At 1250 the MV ‘Glad Tidings IV’ came back alongside and picked up its 74 passengers from Staple Island that is only open to the public in the morning. We were then taken to Inner Farne (separate £15.00 family ticket landing fee), via a tour of the other nearby islands, where we had two and a quarter hours ashore. As we approached the pier at Inner Farne the boat was surrounded by Arctic Terns that were dip feeding on the surface of the sea. It was a species that I only saw offshore or overhead from Staple Island, but on Inner Farne there were hundreds of breeding pairs.
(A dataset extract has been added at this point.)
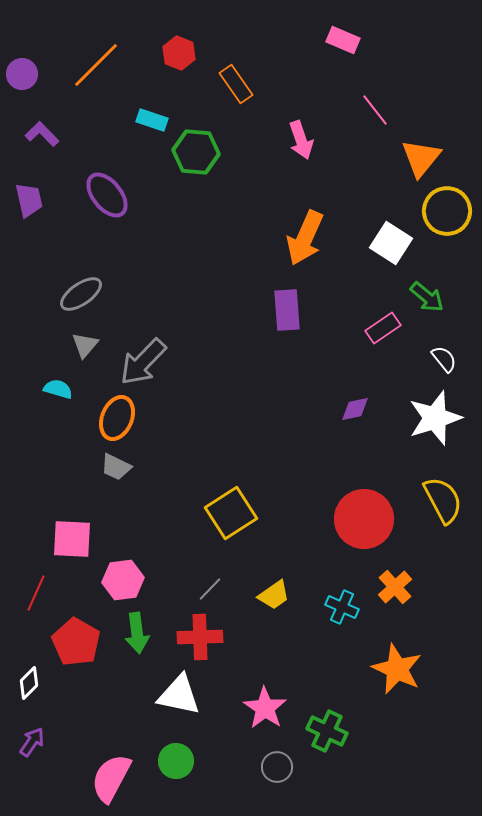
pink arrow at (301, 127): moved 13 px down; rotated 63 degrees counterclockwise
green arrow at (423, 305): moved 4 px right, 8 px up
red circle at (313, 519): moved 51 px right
Moving about on Inner Farne was a completely different experience to that on Staple Island due to the aggressive behaviour of the resident Arctic Terns in defence of their nests. When you walked along the boardwalk and approached any breeding Arctic Terns they would take to the wing and fly around your head pecking at you and even poohing on you. However, I had gone well prepared with my Tilley hat (that had been replaced free of charge after wearing out my first one). Although it was evident that some of the visitors were not at all happy with the antics of the Arctic Terns, despite all the warnings before getting landed, I loved it and it reminded me of my time amongst the thousands of Sooty Tern on Ascension Island back in Mar 11.
Fortunately there is a toilet on Inner Farne. However, the grassy courtyard area between St Cuthbert’s Chapel and the adjacent buildings, protected from the elements by the outer stone wall, is prime Arctic Tern real estate. Consequently, you have to negotiate the gauntlet of pecking beaks in order to relieve yourself. Within the courtyard each nest site is marked with a red or white stone presumably to enable breeding success rates to be determined by the wardens.
Inner Farne also held breeding Sandwich Tern and Common Tern as well as a similar number of breeding pairs of Puffin to Staple Island. Although I kept a keen eye out for Roseate Tern I didn’t spot any.